Deux écrivains considérables ont adopté fort décidément cette interprétation de Nietzsche et fait ce qu’ils pouvaient pour la propager. Auteur d’un très beau livre sur le Lied en Allemagne et des premiers jugements raisonnables publiés en France sur Richard Wagner, M. Édouard Schuré ne pouvait manquer de dire son mot sur le grand adversaire du wagnérisme. Il l’a fait avec plus de passion que de clairvoyance. Idéaliste et mystique — très noblement d’ailleurs — romantique également, aussi enclin à croire à toutes les mythologies de la « conscience » et du sentiment que scandalisé, je le crains, par des dieux de marbre — on ne pouvait attendre de M. Schuré une sereine appréciation. Il a traité Nietzsche un peu comme les polémistes cléricaux faisaient Renan, après la Vie de Jésus.
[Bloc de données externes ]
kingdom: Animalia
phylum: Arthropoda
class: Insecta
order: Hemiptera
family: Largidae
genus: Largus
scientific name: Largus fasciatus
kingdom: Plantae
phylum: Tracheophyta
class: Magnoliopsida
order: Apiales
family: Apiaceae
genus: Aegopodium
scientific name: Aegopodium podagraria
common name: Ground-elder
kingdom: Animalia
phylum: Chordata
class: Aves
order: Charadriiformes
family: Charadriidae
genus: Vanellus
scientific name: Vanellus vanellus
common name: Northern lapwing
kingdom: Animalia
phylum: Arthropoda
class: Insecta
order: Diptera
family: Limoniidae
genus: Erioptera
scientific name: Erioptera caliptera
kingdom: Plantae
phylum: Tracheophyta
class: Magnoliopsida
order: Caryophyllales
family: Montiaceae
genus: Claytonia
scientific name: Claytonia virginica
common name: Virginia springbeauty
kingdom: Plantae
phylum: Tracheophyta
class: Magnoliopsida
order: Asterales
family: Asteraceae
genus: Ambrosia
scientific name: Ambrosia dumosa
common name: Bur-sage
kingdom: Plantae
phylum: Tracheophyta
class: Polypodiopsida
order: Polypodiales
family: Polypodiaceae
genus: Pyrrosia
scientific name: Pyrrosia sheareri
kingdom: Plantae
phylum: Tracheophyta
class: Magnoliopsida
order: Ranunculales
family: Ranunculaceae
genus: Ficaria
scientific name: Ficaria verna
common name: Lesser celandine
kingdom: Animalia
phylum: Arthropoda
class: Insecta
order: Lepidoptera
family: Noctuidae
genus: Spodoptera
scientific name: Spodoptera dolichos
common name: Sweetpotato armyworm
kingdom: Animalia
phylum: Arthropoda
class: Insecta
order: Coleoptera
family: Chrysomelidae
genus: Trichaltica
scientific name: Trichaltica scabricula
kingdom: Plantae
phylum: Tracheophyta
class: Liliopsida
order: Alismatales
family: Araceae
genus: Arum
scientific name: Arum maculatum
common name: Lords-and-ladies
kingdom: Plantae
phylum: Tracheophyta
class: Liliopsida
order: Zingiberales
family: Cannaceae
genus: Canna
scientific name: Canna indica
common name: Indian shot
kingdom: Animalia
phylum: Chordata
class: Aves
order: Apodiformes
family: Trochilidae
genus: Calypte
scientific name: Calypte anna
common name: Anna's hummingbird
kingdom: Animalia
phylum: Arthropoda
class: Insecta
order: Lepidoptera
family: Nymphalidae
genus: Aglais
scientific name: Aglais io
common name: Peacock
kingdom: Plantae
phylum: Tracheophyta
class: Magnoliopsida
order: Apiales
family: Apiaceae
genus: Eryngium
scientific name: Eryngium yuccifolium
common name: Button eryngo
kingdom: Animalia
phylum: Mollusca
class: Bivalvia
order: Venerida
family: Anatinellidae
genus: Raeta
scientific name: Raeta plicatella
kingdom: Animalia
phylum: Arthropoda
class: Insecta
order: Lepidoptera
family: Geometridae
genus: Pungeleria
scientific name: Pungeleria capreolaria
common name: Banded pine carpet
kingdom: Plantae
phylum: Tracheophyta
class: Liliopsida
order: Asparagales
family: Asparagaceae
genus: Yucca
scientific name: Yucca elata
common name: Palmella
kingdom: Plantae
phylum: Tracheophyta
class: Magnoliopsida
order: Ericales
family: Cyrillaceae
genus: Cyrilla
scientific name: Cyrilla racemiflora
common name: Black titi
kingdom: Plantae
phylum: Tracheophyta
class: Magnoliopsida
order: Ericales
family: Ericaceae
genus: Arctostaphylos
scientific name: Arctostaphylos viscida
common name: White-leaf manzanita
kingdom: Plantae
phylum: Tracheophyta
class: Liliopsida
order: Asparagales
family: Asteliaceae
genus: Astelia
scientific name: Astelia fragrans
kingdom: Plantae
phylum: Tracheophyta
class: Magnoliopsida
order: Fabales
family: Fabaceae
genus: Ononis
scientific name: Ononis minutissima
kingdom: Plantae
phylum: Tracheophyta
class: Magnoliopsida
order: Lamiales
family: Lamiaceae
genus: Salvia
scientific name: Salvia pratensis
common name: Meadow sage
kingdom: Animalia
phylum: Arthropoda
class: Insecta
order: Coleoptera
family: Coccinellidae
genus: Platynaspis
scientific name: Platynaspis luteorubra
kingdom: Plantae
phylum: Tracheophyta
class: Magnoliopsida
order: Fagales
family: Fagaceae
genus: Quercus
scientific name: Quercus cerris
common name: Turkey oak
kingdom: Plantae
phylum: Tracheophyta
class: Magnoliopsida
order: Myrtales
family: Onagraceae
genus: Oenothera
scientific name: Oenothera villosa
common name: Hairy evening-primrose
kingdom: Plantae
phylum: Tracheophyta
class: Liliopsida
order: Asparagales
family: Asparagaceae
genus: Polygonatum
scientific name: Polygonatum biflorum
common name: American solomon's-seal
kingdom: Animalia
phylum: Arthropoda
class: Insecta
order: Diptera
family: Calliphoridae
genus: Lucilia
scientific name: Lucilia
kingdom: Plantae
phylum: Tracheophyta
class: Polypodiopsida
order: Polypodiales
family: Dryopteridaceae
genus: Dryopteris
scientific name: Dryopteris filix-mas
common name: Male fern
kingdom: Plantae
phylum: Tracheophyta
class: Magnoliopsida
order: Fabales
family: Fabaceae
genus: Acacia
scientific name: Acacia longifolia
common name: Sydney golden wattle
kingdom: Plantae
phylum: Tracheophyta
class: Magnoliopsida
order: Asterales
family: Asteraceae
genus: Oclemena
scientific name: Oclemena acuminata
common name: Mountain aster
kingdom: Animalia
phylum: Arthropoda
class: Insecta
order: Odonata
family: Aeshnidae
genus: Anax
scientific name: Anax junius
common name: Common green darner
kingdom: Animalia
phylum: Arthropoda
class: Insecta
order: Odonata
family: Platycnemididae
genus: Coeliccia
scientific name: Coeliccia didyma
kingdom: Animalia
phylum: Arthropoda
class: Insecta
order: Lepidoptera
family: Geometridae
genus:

Ces quelques lignes donneront l’idée de sa thèse :

Il y a dans la vie de certaines âmes de brusques volte-face où, prises d’une haine violente contre l’objet de leur culte, elles brûlent ce qu’elles ont adoré et adorent ce qu’elles ont brûlé. En pareil cas, l’idole renversée n’est qu’une occasion qui fait éclater la vraie nature et jaillir du fond de l’homme l’ange ou le démon. Il y a eu un de ces points tournants dans la vie intime de Nietzsche ; ce fut sa rupture avec Richard Wagner. À partir de ce moment, la maladie de l’orgueil qui couvait en lui se développa en proportions gigantesques pour le conduire à un athéisme féroce et jusqu’au suicide intellectuel. ( « L’individualisme et l’anarchisme en littérature », Revue des Deux-Mondes, 15 août 1895, p. 777.)